Castro: The Rhetoric Remains Constant

February 20, 1994|By JANET HELLER

If nothing else, Fidel Castro is a survivor. At 67 his cheeks are ruddy, his humor intact, and his eye for a pretty face as keen as ever. When the architect of the Cuban Revolution begins to talk, it is clear his rhetoric is caught in a time warp.

"Capitalism has nothing to offer. It has no future. Capitalism has brought about colonialism and slavery but never equality or social justice. It has polluted the environment and destroyed almost all the oil on our planet. It has no answer to hunger and poverty."

"The Cuban revolution has been the most humane in history in terms of what it has done to improve the dignity of man, for race relations and for children. We cannot yield our socialist goals even though by necessity we must now use capitalist means to save the revolution. . . . We must study the Chinese and Vietnamese experience and find new ways to build socialism."

Vintage Castro is difficult to swallow especially when it is served well after midnight to a group of tired American visitors.

He drones on: "Our revolution was not copied from any other. We have not followed the Soviet Union's revolution. If we had done so, we would not have been successful. Ours was an autonomous revolution; we are our own creation."

But one wonders how at this point the Cuban leader would define success. As the world knows, the collapse of Communism in 1989 has had a devastating effect on the economic health of his country. Cuba is in a state of crisis. Five years ago, imports from the Soviet Empire totaled $8 billion, and 85 percent of Cuba's trade was with the East Bloc; today imports barely total $1.7 billion, and trade figures are less than 35 percent.

With the Soviet Union providing the fuel and a ready market for the sugar crop, Castro & Co. built an oil-burning economy which is now limping along at less than 50 percent capacity and may shut down altogether as fuel shortages become even more acute.

"Our Achilles heel is energy," Mr. Castro told us. "We have no coal, oil or hydro-energy. So we now have a marriage of convenience with various companies to search for oil. We are also expanding the tourist industry in partnership with foreign investors. This is not something we want to do [the official line has always been that tourism corrupts], nor do our people want to return to capitalism, but foreigners have the expertise to exploit this market." And raising his hands in a gesture of helplessness he added: "We are like the mouse trying not to be eaten by the cat."

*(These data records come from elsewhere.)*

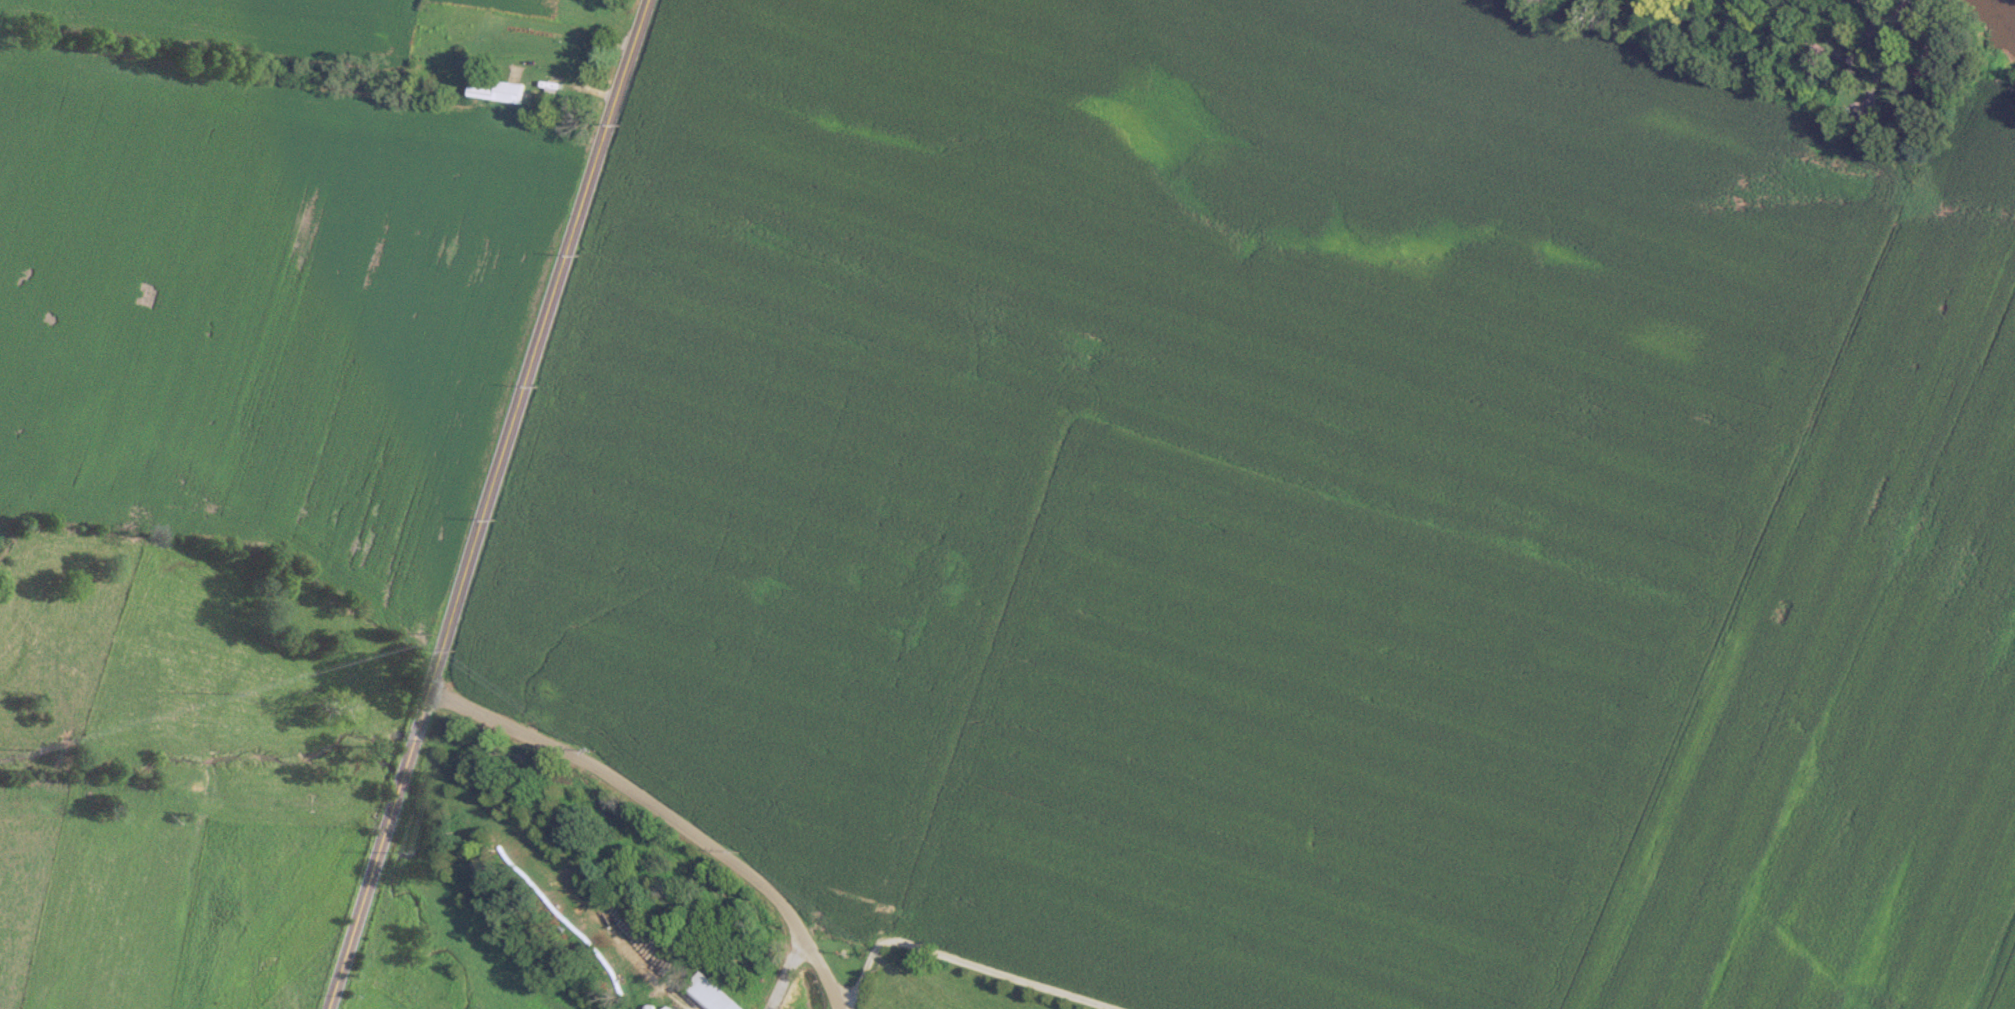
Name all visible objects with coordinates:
river: (2013, 0)
crop: (518, 5)
road: (1837, 57)
road: (588, 64)
building: (539, 90)
building: (501, 91)
building: (1856, 114)
crop: (1297, 240)
crop: (262, 293)
road: (485, 504)
crop: (758, 571)
crop: (1859, 660)
crop: (1292, 746)
road: (642, 794)
road: (788, 975)
crop: (2001, 976)
road: (825, 982)
building: (707, 993)
building: (666, 1007)

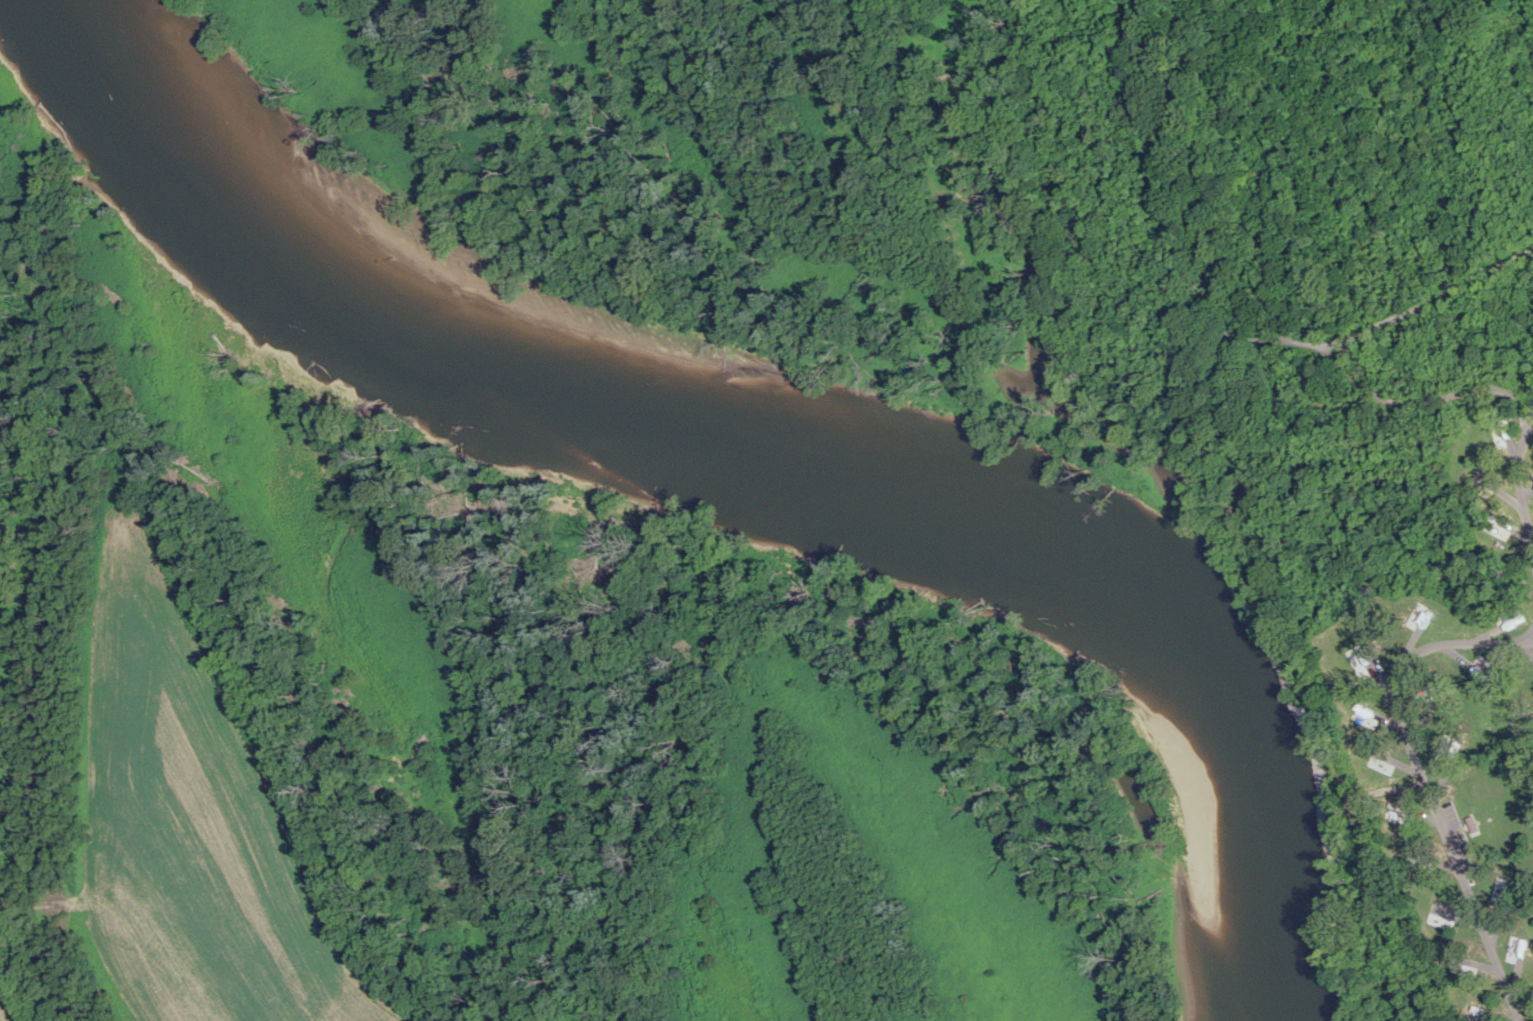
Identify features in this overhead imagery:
river: (776, 443)
road: (1519, 495)
road: (1528, 641)
road: (1420, 777)

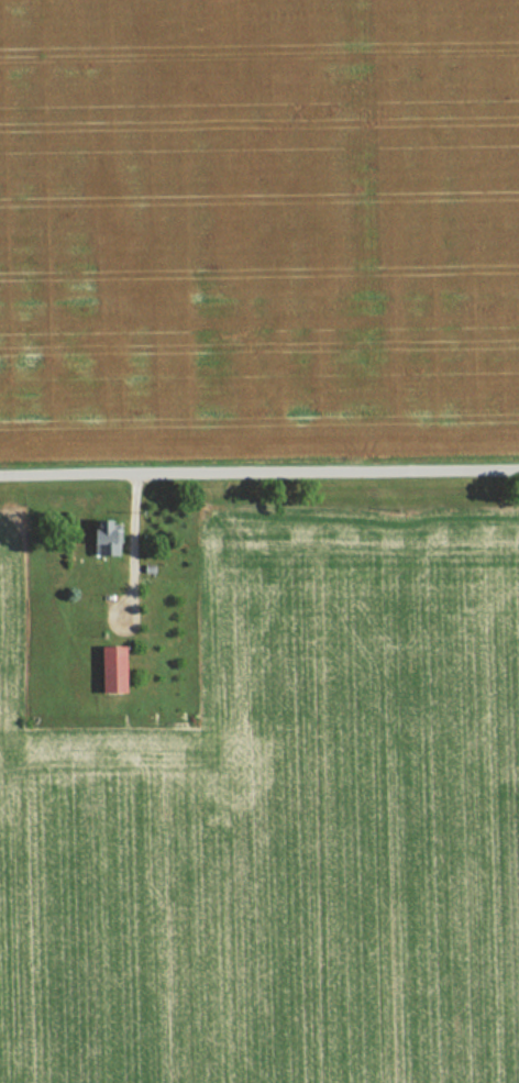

The plight of most Cubans today -- especially those without access to dollars -- is dire. Food is rationed: six pounds of rice per month and 12 ounces of beans. Meat, fish and chicken are rarely available, and often a month or two will pass without any vegetables. One friend said that even with dollars, she couldn't find any onions in November. Milk, which was once guaranteed every child up to 14 is supplied now only to children up to 7. In point of fact there is a shortage of almost everything including medical supplies, paper products, toiletries and clothing. Transportation has been severely curtained because of a lack of gasoline, and spare parts for Soviet-made buses, tractors and machinery are no longer available. The streets of old Havana are crowded with people waiting endlessly for buses which, when they come, are filled to capacity. Bicycles imported from China are now the most reliable means of transportation; and for some reason stamped on every cross bar are the words "Flying Pidgeon." Ancient Studebakers, Chevrolets, Hudsons and Fords are somehow kept going, but most of the time they remain parked, gas tanks empty, reminders of another era.

Although there are pockets of beauty in Havana and a few venerable structures have been handsomely restored, most buildings are in various stages of disintegration. Cornices and balconies have fallen, decorative details are being eaten away by moisture, and no one can afford the paint or cement needed for repairs -- if indeed they can be found. Trash overflows trash bins throughout the city as the trucks to haul it away either don't work or have no gas; petty theft is increasing; and for some, prostitution is the only way to survive. Telephones work fitfully and there are regular blackouts.

Anyone who has contact with foreigners expects to be tipped in dollars. In fact one frequently encounters doctors, lawyers and other professionals whose salaries are in pesos working as taxi drivers. Those with dollars form a special class which can purchase clothing, liquor, perfumes, chocolate, etc. in special shops from which those who only have pesos are barred. This kind of economic apartheid does not sit well in a country that prides itself on a spirit on a spirit of egalitarianism.